REQUIRED ACTION
Repeat precisely the span of lines below that opens with the line containing "micrograph shows staining" and closes with the line containing "of unremarkable human", both included.

================================

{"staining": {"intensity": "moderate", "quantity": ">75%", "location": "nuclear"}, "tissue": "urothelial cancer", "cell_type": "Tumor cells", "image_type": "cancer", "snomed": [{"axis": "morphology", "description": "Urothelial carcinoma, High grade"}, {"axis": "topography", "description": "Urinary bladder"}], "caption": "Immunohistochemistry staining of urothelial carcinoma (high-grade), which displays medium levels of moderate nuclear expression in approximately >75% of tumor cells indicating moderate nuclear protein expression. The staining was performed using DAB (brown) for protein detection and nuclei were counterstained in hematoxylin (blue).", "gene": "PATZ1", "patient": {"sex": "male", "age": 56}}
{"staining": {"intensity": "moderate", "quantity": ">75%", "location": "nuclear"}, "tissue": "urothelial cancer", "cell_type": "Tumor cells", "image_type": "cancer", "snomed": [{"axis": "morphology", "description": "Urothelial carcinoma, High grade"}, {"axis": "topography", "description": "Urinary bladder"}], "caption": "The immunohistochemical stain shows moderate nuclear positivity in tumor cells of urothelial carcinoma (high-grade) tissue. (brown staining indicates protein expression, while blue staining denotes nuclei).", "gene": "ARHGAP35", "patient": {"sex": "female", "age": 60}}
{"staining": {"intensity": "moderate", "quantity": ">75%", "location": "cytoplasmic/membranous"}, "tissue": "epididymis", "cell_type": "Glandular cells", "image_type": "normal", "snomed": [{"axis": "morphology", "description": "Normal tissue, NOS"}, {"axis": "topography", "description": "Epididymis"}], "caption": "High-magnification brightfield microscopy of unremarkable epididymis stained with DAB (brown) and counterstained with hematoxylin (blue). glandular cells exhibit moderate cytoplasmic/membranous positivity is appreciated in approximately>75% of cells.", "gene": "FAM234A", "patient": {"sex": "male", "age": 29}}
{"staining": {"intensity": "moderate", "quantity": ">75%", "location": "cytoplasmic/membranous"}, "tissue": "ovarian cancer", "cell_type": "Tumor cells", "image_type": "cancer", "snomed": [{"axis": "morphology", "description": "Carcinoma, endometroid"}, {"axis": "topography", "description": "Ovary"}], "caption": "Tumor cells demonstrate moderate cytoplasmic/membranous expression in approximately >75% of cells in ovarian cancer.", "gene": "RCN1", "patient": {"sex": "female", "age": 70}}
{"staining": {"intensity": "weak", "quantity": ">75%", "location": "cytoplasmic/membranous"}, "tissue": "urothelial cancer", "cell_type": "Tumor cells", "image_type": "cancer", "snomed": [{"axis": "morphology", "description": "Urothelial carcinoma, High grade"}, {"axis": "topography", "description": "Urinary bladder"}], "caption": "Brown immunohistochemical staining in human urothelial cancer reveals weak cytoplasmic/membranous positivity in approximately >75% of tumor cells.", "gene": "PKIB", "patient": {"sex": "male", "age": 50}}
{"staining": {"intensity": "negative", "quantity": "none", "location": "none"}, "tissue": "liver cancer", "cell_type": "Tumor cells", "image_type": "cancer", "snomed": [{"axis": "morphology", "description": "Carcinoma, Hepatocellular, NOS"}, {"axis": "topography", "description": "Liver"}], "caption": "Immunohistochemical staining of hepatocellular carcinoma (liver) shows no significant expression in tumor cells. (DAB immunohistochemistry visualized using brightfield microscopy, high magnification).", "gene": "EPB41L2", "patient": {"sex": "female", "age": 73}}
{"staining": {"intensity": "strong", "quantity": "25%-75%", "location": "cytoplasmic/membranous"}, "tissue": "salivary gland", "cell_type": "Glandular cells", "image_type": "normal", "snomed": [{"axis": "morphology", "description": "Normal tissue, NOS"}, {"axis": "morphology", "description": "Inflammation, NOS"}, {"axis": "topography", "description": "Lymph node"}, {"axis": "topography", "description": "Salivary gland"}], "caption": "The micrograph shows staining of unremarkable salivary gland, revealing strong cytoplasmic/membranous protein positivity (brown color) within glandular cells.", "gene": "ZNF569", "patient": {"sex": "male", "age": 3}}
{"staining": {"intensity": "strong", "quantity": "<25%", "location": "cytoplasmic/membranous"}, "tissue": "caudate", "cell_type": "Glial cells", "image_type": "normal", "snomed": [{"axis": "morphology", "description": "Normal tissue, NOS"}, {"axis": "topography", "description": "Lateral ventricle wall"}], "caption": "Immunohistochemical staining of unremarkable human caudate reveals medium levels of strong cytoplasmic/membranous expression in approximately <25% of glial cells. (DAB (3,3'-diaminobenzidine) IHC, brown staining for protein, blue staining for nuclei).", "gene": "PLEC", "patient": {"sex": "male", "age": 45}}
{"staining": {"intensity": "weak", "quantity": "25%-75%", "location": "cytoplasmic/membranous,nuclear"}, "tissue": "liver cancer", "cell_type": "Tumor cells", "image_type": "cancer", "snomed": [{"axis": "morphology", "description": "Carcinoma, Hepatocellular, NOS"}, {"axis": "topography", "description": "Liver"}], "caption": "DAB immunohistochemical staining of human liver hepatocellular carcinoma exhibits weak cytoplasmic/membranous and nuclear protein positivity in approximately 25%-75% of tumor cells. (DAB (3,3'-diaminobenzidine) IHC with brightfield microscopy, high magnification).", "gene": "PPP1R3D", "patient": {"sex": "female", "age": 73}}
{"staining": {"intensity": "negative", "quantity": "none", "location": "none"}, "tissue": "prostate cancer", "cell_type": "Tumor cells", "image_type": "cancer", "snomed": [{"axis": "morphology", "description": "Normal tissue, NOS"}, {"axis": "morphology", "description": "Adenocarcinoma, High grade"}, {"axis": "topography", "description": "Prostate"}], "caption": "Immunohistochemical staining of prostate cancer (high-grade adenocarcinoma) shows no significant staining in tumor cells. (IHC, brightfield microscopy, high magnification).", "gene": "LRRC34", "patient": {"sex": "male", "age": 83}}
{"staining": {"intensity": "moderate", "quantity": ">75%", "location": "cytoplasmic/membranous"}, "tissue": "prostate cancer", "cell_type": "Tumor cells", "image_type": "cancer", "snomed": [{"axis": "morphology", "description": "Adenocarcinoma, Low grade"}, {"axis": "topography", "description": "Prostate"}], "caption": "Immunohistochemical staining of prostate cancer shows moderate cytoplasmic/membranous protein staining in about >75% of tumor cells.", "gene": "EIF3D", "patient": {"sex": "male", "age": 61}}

================================

EXERCISE SOLUTION
{"staining": {"intensity": "strong", "quantity": "25%-75%", "location": "cytoplasmic/membranous"}, "tissue": "salivary gland", "cell_type": "Glandular cells", "image_type": "normal", "snomed": [{"axis": "morphology", "description": "Normal tissue, NOS"}, {"axis": "morphology", "description": "Inflammation, NOS"}, {"axis": "topography", "description": "Lymph node"}, {"axis": "topography", "description": "Salivary gland"}], "caption": "The micrograph shows staining of unremarkable salivary gland, revealing strong cytoplasmic/membranous protein positivity (brown color) within glandular cells.", "gene": "ZNF569", "patient": {"sex": "male", "age": 3}}
{"staining": {"intensity": "strong", "quantity": "<25%", "location": "cytoplasmic/membranous"}, "tissue": "caudate", "cell_type": "Glial cells", "image_type": "normal", "snomed": [{"axis": "morphology", "description": "Normal tissue, NOS"}, {"axis": "topography", "description": "Lateral ventricle wall"}], "caption": "Immunohistochemical staining of unremarkable human caudate reveals medium levels of strong cytoplasmic/membranous expression in approximately <25% of glial cells. (DAB (3,3'-diaminobenzidine) IHC, brown staining for protein, blue staining for nuclei).", "gene": "PLEC", "patient": {"sex": "male", "age": 45}}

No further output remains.